• Set task
List each line of the items below that contains the string "region".

(Stored data)
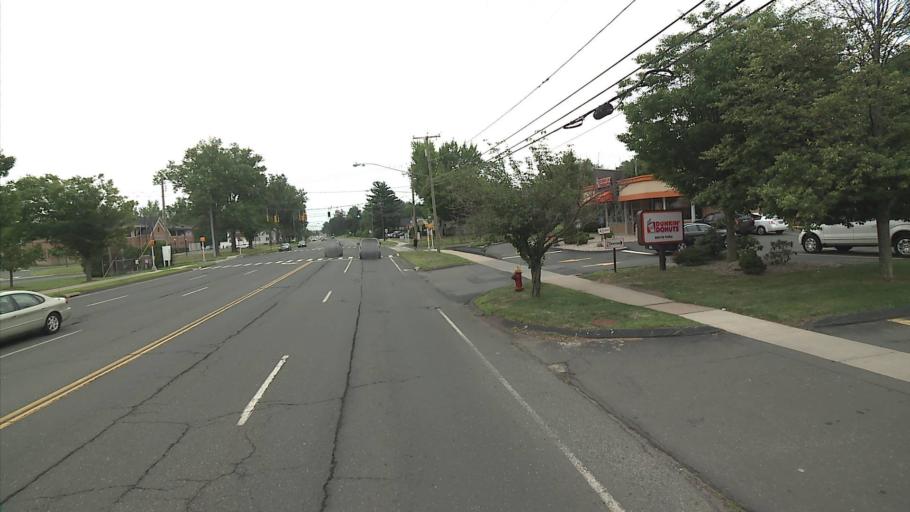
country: US
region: Connecticut
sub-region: Hartford County
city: Wethersfield
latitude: 41.7213
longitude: -72.6677
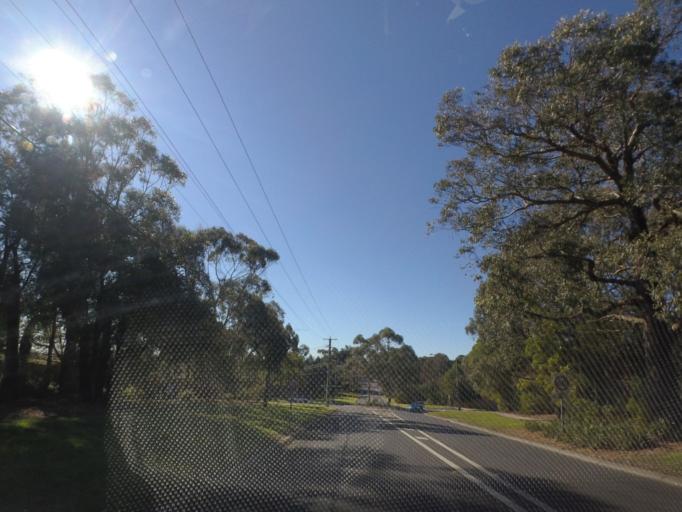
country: AU
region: Victoria
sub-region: Maroondah
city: Croydon Hills
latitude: -37.7752
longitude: 145.2754
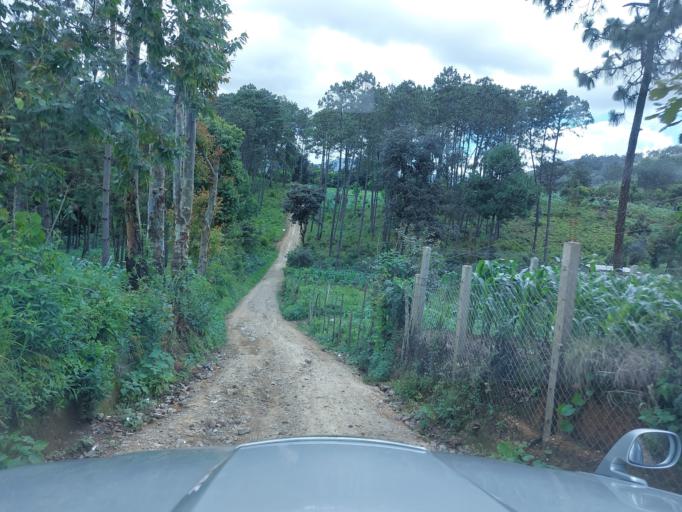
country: GT
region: Chimaltenango
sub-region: Municipio de Chimaltenango
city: Chimaltenango
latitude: 14.6472
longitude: -90.8224
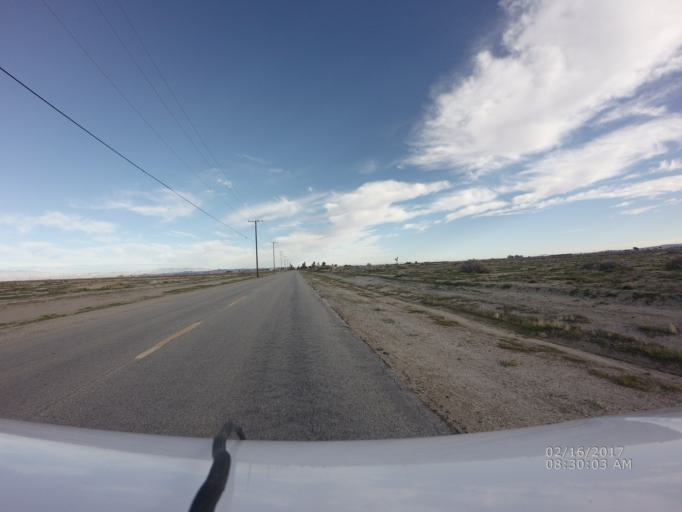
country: US
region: California
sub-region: Los Angeles County
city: Lancaster
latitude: 34.6996
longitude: -118.0054
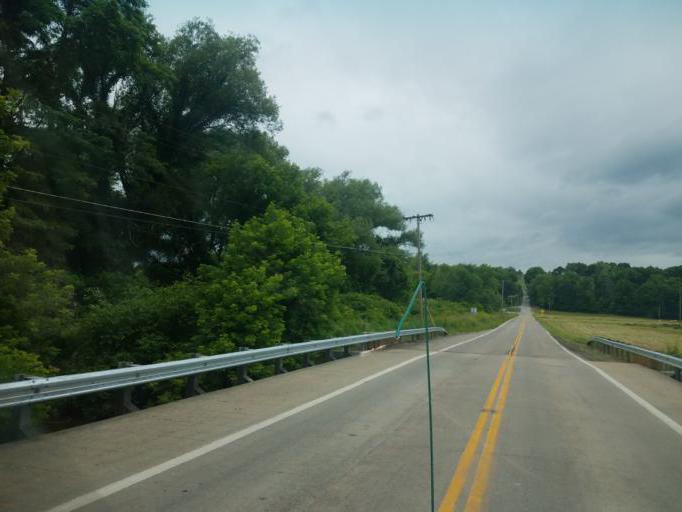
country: US
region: Ohio
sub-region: Columbiana County
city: Leetonia
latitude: 40.8576
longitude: -80.7966
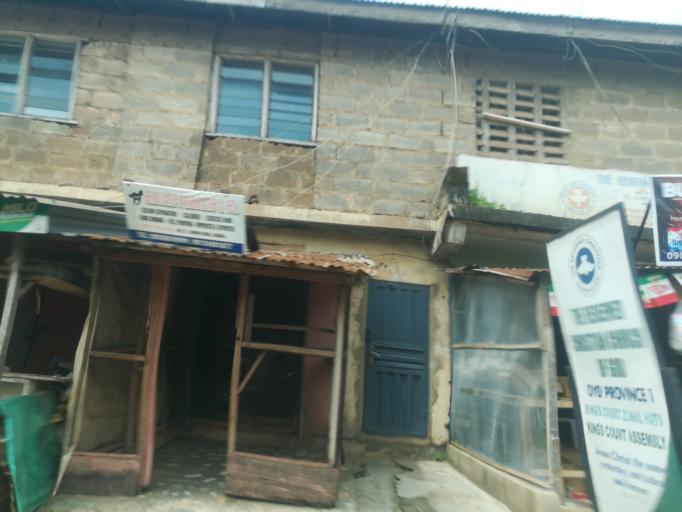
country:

• Completed exercise
region: Connecticut
sub-region: Hartford County
region: Victoria
sub-region: Maroondah
region: Chimaltenango
sub-region: Municipio de Chimaltenango
region: California
sub-region: Los Angeles County
region: Ohio
sub-region: Columbiana County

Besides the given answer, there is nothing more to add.